Work item: Your job is to give again, exactly and with no additions, the lines in the records below from the one with "thumb ip: (421, 308)" through the one with "middle mcp: (443, 539)", both included. Omit the pictures.
::::::::::
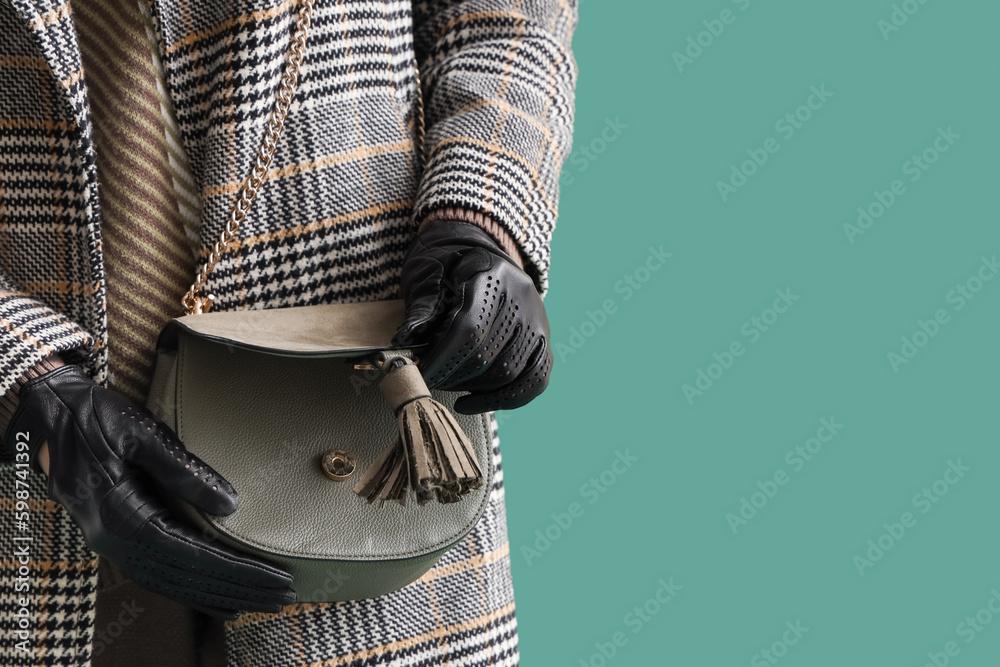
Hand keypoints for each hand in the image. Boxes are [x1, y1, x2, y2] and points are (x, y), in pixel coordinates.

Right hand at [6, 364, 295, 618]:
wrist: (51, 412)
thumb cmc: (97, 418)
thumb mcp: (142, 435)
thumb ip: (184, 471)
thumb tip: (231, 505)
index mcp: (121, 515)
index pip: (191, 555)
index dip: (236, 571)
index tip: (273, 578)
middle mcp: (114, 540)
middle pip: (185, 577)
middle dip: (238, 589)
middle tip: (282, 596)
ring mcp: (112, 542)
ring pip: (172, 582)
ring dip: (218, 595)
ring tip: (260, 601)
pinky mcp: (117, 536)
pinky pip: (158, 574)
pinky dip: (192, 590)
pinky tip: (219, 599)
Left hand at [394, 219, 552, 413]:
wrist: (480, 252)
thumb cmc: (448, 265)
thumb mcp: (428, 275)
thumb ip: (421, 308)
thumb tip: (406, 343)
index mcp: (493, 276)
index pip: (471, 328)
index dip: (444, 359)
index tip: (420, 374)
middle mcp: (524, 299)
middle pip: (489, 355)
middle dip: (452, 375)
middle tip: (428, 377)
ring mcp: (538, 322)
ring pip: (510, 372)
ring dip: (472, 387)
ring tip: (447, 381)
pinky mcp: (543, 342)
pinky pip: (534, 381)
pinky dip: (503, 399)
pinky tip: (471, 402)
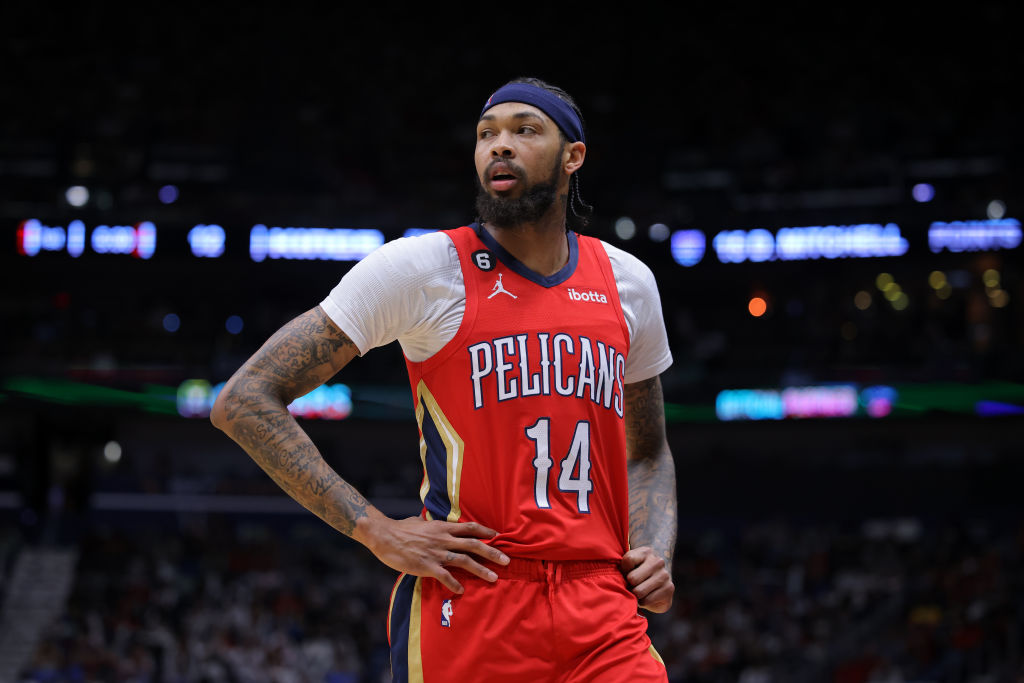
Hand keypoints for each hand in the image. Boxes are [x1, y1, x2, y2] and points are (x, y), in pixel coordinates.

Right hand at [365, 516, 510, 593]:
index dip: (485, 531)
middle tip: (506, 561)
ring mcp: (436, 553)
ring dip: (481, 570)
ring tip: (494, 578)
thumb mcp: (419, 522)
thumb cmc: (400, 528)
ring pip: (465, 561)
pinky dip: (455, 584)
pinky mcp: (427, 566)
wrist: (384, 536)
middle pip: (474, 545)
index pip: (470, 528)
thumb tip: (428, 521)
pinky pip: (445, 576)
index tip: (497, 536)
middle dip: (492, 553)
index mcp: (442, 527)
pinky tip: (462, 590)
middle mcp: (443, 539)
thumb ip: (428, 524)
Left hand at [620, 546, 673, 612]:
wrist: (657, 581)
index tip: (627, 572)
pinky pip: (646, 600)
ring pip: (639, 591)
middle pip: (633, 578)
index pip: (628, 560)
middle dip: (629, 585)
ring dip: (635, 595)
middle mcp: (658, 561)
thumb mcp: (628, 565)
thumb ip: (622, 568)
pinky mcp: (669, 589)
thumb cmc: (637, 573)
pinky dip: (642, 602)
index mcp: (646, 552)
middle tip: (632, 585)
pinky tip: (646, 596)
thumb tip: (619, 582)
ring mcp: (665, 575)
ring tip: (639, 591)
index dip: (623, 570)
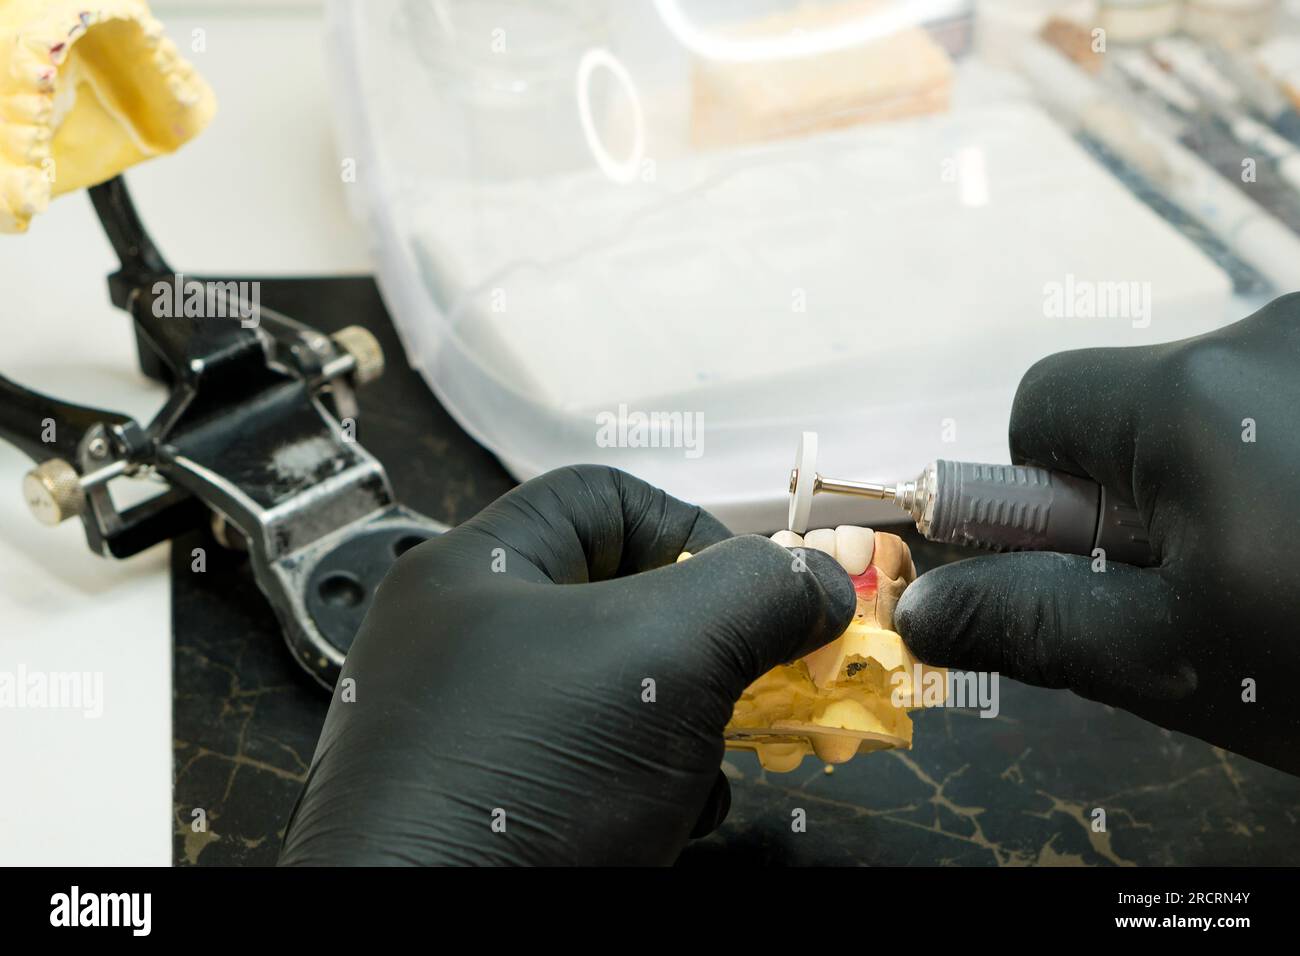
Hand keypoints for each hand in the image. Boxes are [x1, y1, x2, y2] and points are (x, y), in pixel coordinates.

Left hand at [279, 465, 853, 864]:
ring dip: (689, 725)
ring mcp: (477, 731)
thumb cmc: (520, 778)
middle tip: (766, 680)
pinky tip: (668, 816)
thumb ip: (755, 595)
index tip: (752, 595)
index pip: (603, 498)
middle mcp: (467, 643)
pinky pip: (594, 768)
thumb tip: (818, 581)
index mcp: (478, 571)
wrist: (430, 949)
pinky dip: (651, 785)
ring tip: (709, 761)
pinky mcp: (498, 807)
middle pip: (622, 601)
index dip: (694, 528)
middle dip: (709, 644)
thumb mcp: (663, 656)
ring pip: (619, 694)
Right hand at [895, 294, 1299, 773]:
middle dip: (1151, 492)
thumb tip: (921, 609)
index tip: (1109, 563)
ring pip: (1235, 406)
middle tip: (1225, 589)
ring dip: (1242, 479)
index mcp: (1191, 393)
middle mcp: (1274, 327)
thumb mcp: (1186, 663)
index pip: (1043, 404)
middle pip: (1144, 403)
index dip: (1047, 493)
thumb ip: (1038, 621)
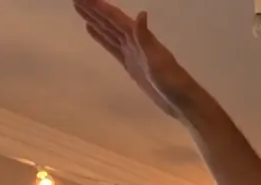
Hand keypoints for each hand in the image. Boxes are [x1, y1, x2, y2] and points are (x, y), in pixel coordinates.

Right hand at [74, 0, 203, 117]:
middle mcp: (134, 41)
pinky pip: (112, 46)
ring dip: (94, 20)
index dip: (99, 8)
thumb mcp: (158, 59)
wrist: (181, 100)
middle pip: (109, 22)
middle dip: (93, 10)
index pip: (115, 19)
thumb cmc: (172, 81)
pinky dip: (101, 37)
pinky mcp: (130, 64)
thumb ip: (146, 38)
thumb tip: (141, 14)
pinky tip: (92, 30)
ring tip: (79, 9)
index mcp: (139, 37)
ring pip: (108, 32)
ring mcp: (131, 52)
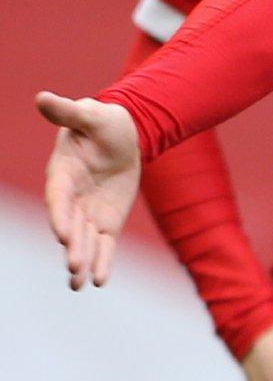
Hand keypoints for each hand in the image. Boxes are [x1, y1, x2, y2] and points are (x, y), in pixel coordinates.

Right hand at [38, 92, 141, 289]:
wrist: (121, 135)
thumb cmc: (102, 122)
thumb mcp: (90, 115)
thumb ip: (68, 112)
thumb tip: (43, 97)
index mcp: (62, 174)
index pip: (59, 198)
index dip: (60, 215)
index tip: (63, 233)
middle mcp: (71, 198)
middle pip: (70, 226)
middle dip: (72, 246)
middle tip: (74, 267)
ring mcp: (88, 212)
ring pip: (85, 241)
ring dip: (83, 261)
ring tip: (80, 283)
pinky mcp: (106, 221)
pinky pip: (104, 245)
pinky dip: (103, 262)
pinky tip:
::::::::::
Task solution:
thumb ip: (421, 308)
thumb tip: (406, 343)
index mcp: (493, 276)
index pip: (471, 328)
index dip: (444, 359)
index tip: (420, 374)
middle mcp: (524, 299)
middle pip: (489, 355)
middle dip: (452, 375)
middle tip: (428, 377)
ring mcp: (538, 322)
ring pip: (510, 372)
ring dip: (472, 387)
ring tip: (447, 381)
pinky mcp: (543, 342)
pinky pip: (534, 381)
pinky dip: (503, 399)
pinky tip: (471, 402)
Hand keypoints for each hand in the image. Boxes are [x1, y1, x2, y2] and points are (x, y), in pixel coordinates.

Right hand at [365, 516, 510, 593]:
index dip: (485, 531)
middle tip: (506, 561)
ring mcp: (436, 553)
ring dip: (481, 570)
ring tip: (494, 578)
thumb mcp: (419, 522)
thumb cmc: (400, 528)
ring pip: (465, 561)
pinky dip: (455, 584)
pinky mcp: (427, 566)
wrist: (384, 536)
middle pip: (474, 545)
index pip: (470, 528)
thumb tip: (428, 521)
pinky pip: (445, 576)
index tip: (497, 536)
middle dip: (492, 553)
index mcp: (442, 527)
pinky tip: (462, 590)
middle mcp: (443, 539)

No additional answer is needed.